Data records
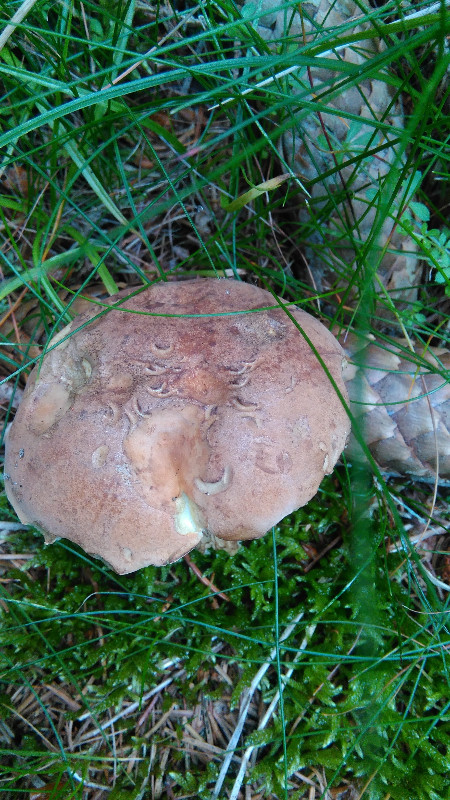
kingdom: Fungi
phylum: Basidiomycota
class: Agaricomycetes
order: Boletales
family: Boletaceae
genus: Tylopilus
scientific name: Tylopilus felleus
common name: galderørhat
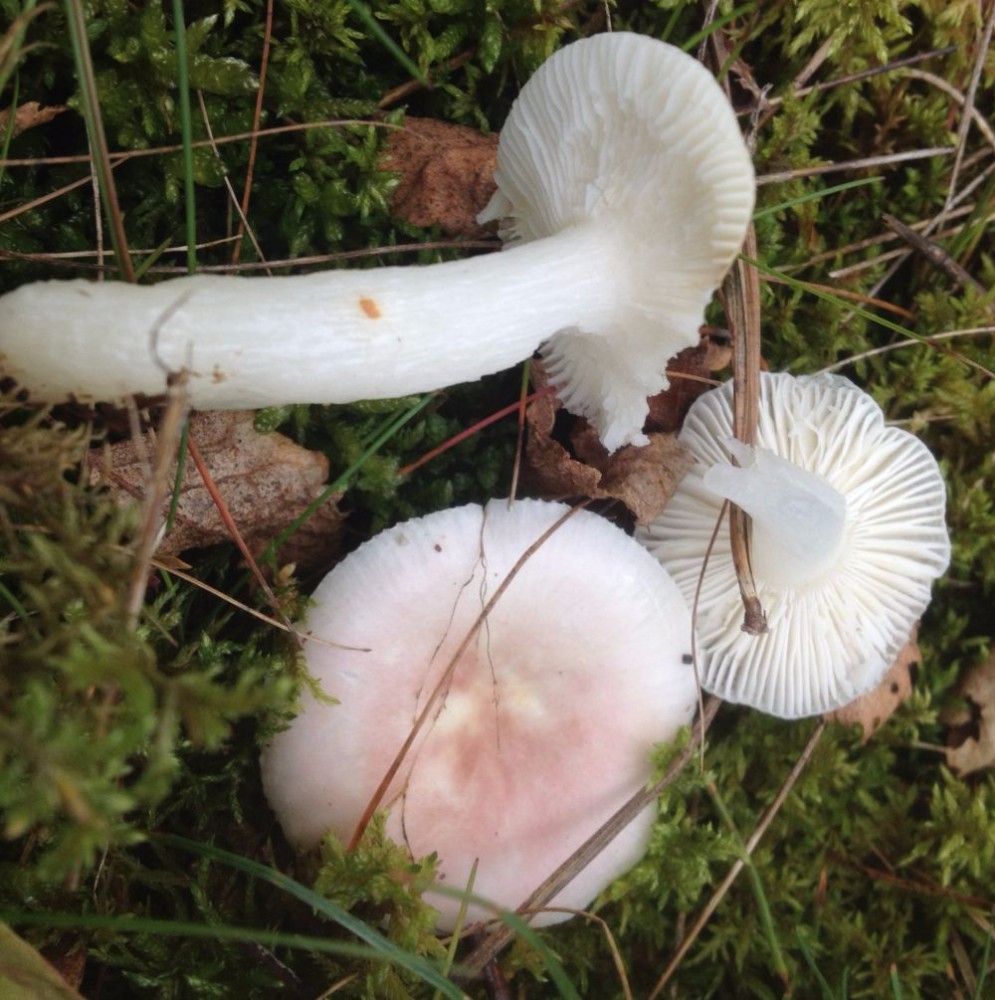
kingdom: Fungi
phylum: Basidiomycota
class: Agaricomycetes
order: Russulales
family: Russulaceae
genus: Russula
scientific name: Russula betularum
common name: bleg gift-skørhat
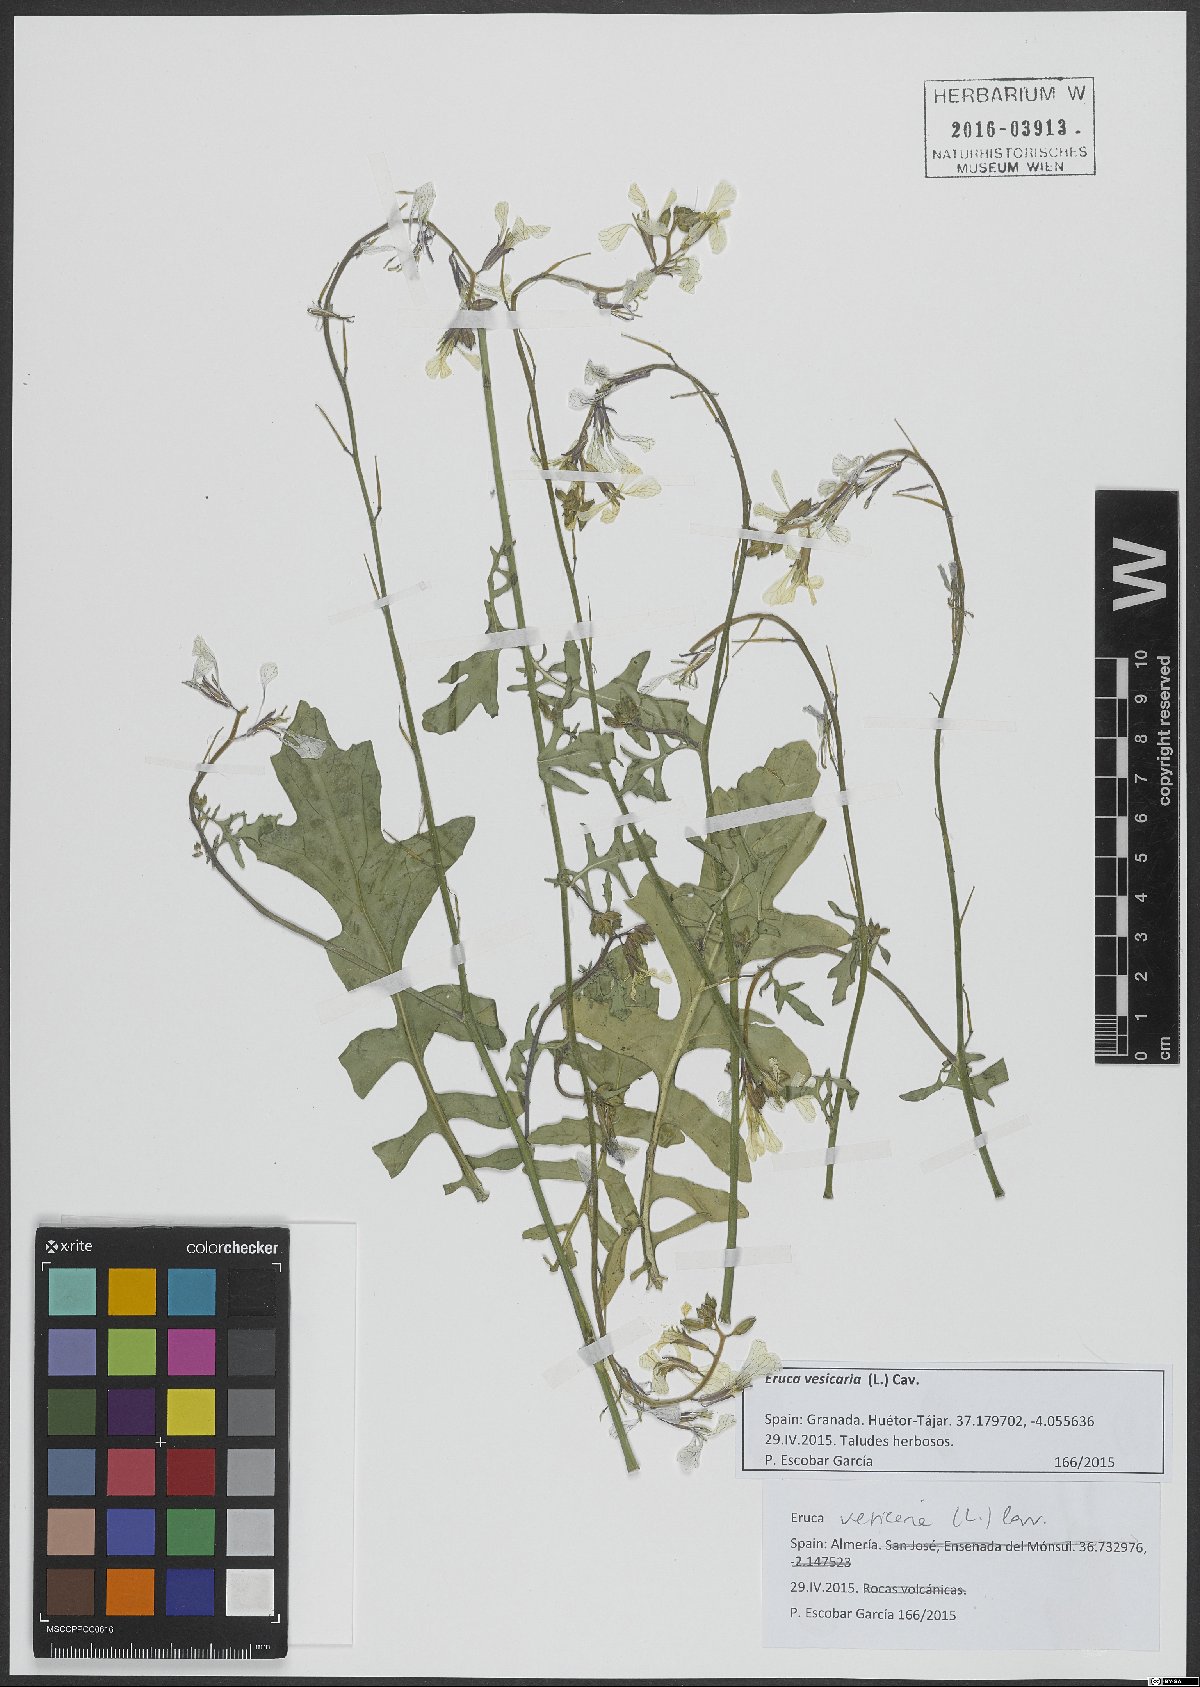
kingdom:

## [Set problem]
Pick out every line of the material above that contains the string "name", and copy each of those lines in full.

## [Written reply]
scientific name: Tylopilus felleus
common name: galderørhat
scientific name: Russula betularum
common name: bleg gift-skørhat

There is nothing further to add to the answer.